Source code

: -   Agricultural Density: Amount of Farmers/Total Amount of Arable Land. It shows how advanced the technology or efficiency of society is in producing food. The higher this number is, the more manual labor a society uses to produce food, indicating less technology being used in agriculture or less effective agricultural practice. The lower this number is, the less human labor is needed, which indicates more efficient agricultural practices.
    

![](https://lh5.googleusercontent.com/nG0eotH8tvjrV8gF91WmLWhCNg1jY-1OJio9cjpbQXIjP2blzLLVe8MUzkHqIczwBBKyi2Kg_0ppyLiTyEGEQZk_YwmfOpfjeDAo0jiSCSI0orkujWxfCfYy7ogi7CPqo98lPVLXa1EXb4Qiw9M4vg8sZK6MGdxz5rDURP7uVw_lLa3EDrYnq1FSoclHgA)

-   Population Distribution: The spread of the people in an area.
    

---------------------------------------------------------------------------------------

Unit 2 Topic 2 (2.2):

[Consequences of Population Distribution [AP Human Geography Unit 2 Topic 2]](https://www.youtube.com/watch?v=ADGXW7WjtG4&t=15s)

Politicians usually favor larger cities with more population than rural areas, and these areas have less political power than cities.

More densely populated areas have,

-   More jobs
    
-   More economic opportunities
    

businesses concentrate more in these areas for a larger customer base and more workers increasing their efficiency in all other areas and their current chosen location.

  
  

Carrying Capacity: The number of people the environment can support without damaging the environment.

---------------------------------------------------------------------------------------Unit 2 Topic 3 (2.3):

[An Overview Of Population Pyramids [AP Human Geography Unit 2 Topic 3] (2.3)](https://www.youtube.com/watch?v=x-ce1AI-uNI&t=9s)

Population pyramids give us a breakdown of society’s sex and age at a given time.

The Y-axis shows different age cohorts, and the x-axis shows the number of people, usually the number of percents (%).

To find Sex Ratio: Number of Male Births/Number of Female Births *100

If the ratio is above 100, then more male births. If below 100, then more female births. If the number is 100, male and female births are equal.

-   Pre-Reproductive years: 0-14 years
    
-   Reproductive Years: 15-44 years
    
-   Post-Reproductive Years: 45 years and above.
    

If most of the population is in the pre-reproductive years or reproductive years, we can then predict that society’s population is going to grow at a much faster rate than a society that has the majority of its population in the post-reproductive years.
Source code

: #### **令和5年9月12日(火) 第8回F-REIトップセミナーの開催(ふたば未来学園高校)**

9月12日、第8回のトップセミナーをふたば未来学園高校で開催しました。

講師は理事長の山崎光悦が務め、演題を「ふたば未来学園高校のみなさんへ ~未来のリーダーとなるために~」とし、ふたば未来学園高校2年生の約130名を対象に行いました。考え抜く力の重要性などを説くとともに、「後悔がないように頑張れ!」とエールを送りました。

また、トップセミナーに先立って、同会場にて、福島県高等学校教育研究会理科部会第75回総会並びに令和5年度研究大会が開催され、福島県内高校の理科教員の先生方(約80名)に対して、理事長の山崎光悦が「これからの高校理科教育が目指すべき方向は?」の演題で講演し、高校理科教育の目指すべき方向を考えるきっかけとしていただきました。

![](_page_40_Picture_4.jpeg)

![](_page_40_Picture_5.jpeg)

::::::

Write down every entry exactly.

Answer section:
Source code

: -   Agricultural Density: Amount of Farmers/Total Amount of Arable Land. It shows how advanced the technology or efficiency of society is in producing food. The higher this number is, the more manual labor a society uses to produce food, indicating less technology being used in agriculture or less effective agricultural practice. The lower this number is, the less human labor is needed, which indicates more efficient agricultural practices.
    

![](https://lh5.googleusercontent.com/nG0eotH8tvjrV8gF91WmLWhCNg1jY-1OJio9cjpbQXIjP2blzLLVe8MUzkHqIczwBBKyi2Kg_0ppyLiTyEGEQZk_YwmfOpfjeDAo0jiSCSI0orkujWxfCfYy7ogi7CPqo98lPVLXa1EXb4Qiw9M4vg8sZK6MGdxz5rDURP7uVw_lLa3EDrYnq1FSoclHgA)

-   Population Distribution: The spread of the people in an area.
    

---------------------------------------------------------------------------------------

Unit 2 Topic 2 (2.2):

[Consequences of Population Distribution [AP Human Geography Unit 2 Topic 2]](https://www.youtube.com/watch?v=ADGXW7WjtG4&t=15s)

Politicians usually favor larger cities with more population than rural areas, and these areas have less political power than cities.

More densely populated areas have,

-   More jobs
    
-   More economic opportunities
    

businesses concentrate more in these areas for a larger customer base and more workers increasing their efficiency in all other areas and their current chosen location.

  
  

Carrying Capacity: The number of people the environment can support without damaging the environment.

---------------------------------------------------------------------------------------Unit 2 Topic 3 (2.3):

[An Overview Of Population Pyramids [AP Human Geography Unit 2 Topic 3] (2.3)](https://www.youtube.com/watch?v=x-ce1AI-uNI&t=9s)

Population pyramids give us a breakdown of society’s sex and age at a given time.

The Y-axis shows different age cohorts, and the x-axis shows the number of people, usually the number of percents (%).

To find Sex Ratio: Number of Male Births/Number of Female Births *100

If the ratio is above 100, then more male births. If below 100, then more female births. If the number is 100, male and female births are equal.

-   Pre-Reproductive years: 0-14 years
    
-   Reproductive Years: 15-44 years
    
-   Post-Reproductive Years: 45 years and above.
    

If most of the population is in the pre-reproductive years or reproductive years, we can then predict that society’s population is going to grow at a much faster rate than a society that has the majority of its population in the post-reproductive years.
Source code

: #### **令和5年9月12日(火) 第8回F-REIトップセミナーの開催(ふたば未来学園高校)**

9月12日、第8回のトップセミナーをふたば未来学園高校で開催しました。

講師は理事長の山崎光悦が務め、演題を「ふたば未来学園高校のみなさんへ ~未来のリーダーとなるために~」とし、ふたば未来学園高校2年生の約130名を対象に行いました。考え抜く力の重要性などを説くとともに、「後悔がないように頑張れ!」とエールを送りました。

また、トップセミナーに先立って、同会場にて、福島県高等学校教育研究会理科部会第75回総会並びに令和5年度研究大会が開催され、福島県内高校の理科教員の先生方(約80名)に対して、理事長の山崎光悦が「これからの高校理科教育が目指すべき方向は?」の演題で講演し、高校理科教育の目指すべき方向を考えるきっかけとしていただきました。

![](_page_40_Picture_4.jpeg)

![](_page_40_Picture_5.jpeg)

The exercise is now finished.